[[ EXTRACTED INFORMATION, beginning ]]
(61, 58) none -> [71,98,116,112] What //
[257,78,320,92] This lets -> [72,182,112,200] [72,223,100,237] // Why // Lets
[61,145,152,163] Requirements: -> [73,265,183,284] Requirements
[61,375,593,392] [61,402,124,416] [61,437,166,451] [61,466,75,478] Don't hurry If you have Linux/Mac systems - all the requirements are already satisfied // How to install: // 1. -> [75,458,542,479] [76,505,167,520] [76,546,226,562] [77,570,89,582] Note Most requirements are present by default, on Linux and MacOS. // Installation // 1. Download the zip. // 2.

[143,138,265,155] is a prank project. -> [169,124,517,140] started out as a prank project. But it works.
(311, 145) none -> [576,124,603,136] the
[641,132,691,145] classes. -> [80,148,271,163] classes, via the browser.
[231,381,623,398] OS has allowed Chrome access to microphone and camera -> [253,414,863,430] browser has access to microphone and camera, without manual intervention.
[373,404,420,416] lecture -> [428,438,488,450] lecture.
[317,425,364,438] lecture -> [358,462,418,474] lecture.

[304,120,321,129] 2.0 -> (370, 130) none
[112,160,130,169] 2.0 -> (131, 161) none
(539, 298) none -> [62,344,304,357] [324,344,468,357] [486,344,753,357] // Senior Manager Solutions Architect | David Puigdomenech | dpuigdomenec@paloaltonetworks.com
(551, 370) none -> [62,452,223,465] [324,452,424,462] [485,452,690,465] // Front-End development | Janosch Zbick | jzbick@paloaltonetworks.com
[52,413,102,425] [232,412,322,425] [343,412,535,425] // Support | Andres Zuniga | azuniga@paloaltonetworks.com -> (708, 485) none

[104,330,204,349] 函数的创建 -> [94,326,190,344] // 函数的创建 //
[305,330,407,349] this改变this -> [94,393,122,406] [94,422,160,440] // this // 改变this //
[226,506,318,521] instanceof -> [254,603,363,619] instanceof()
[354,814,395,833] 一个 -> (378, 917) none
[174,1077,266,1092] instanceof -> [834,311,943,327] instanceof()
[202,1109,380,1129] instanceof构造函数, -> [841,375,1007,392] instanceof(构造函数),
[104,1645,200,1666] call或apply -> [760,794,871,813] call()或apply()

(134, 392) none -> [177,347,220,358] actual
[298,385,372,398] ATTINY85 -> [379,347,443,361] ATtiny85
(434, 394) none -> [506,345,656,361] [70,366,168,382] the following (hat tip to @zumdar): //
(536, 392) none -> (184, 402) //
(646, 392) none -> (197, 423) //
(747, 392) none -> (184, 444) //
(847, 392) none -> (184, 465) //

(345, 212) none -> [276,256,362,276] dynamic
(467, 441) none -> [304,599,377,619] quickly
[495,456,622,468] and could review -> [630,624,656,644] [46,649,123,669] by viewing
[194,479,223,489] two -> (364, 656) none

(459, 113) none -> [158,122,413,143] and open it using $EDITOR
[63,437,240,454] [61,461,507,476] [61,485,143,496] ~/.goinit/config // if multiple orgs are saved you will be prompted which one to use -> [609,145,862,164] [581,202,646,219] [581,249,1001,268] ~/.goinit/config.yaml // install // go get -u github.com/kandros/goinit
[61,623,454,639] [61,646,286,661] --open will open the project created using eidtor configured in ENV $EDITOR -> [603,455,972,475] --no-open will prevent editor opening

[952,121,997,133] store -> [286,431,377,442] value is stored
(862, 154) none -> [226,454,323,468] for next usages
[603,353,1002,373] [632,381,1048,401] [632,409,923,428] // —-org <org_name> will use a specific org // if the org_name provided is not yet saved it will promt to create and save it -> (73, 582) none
[[ EXTRACTED INFORMATION, end ]]
_EXERCISE AIM_
Pull out each record as written and restate it exactly.

_ANSWER FOR THE TASK_
(61, 58) none -> [71,98,116,112] What //
[257,78,320,92] This lets -> [72,182,112,200] [72,223,100,237] // Why // Lets
[61,145,152,163] Requirements: -> [73,265,183,284] Requirements
[61,375,593,392] [61,402,124,416] [61,437,166,451] [61,466,75,478] Don't hurry If you have Linux/Mac systems - all the requirements are already satisfied // How to install: // 1. -> [75,458,542,479] [76,505,167,520] [76,546,226,562] [77,570,89,582] Note Most requirements are present by default, on Linux and MacOS. // Installation // 1. Download the zip. // 2.

[143,138,265,155] is a prank project. -> [169,124,517,140] started out as a prank project. But it works.
(311, 145) none -> [576,124,603,136] the
[641,132,691,145] classes. -> [80,148,271,163] classes, via the browser.
[231,381,623,398] OS has allowed Chrome access to microphone and camera -> [253,414,863,430] browser has access to microphone and camera, without manual intervention.
[373,404,420,416] lecture -> [428,438,488,450] lecture.
[317,425,364,438] lecture -> [358,462,418,474] lecture.

[304,120,321,129] 2.0 -> (370, 130) none
[112,160,130,169] 2.0 -> (131, 161) none
(539, 298) none -> [62,344,304,357] [324,344,468,357] [486,344,753,357] // Senior Manager Solutions Architect | David Puigdomenech | dpuigdomenec@paloaltonetworks.com
(551, 370) none -> [62,452,223,465] [324,452,424,462] [485,452,690,465] // Front-End development | Janosch Zbick | jzbick@paloaltonetworks.com
[52,413,102,425] [232,412,322,425] [343,412,535,425] // Support | Andres Zuniga | azuniga@paloaltonetworks.com -> (708, 485) none

[104,330,204,349] 函数的创建 -> [94,326,190,344] // 函数的创建 //
[305,330,407,349] this改变this -> [94,393,122,406] [94,422,160,440] // this // 改变this //
[226,506,318,521] instanceof -> [254,603,363,619] instanceof()
[354,814,395,833] 一个 -> (378, 917) none
[174,1077,266,1092] instanceof -> [834,311,943,327] instanceof()
[202,1109,380,1129] instanceof构造函数, -> [841,375,1007,392] instanceof(构造函数),
[104,1645,200,1666] call或apply -> [760,794,871,813] call()或apply()

(134, 392) none -> [177,347,220,358] actual
[298,385,372,398] ATTINY85 -> [379,347,443,361] ATtiny85
(434, 394) none -> [506,345,656,361] [70,366,168,382] the following (hat tip to @zumdar): //
(536, 392) none -> (184, 402) //
(646, 392) none -> (197, 423) //
(747, 392) none -> (184, 444) //
(847, 392) none -> (184, 465) //

(345, 212) none -> [276,256,362,276] dynamic
(467, 441) none -> [304,599,377,619] quickly
[495,456,622,468] and could review -> [630,624,656,644] [46,649,123,669] by viewing
[194,479,223,489] two -> (364, 656) none

(459, 113) none -> [158,122,413,143] and open it using $EDITOR
[63,437,240,454] [61,461,507,476] [61,485,143,496] ~/.goinit/config // if multiple orgs are saved you will be prompted which one to use -> [609,145,862,164] [581,202,646,219] [581,249,1001,268] ~/.goinit/config.yaml // install // go get -u github.com/kandros/goinit
[61,623,454,639] [61,646,286,661] --open will open the project created using eidtor configured in ENV $EDITOR -> [603,455,972,475] --no-open will prevent editor opening

[952,121,997,133] store -> [286,431,377,442] value is stored
(862, 154) none -> [226,454,323,468] for next usages
[603,353,1002,373] [632,381,1048,401] [632,409,923,428] // —-org <org_name> will use a specific org // if the org_name provided is not yet saved it will promt to create and save it -> (73, 582) none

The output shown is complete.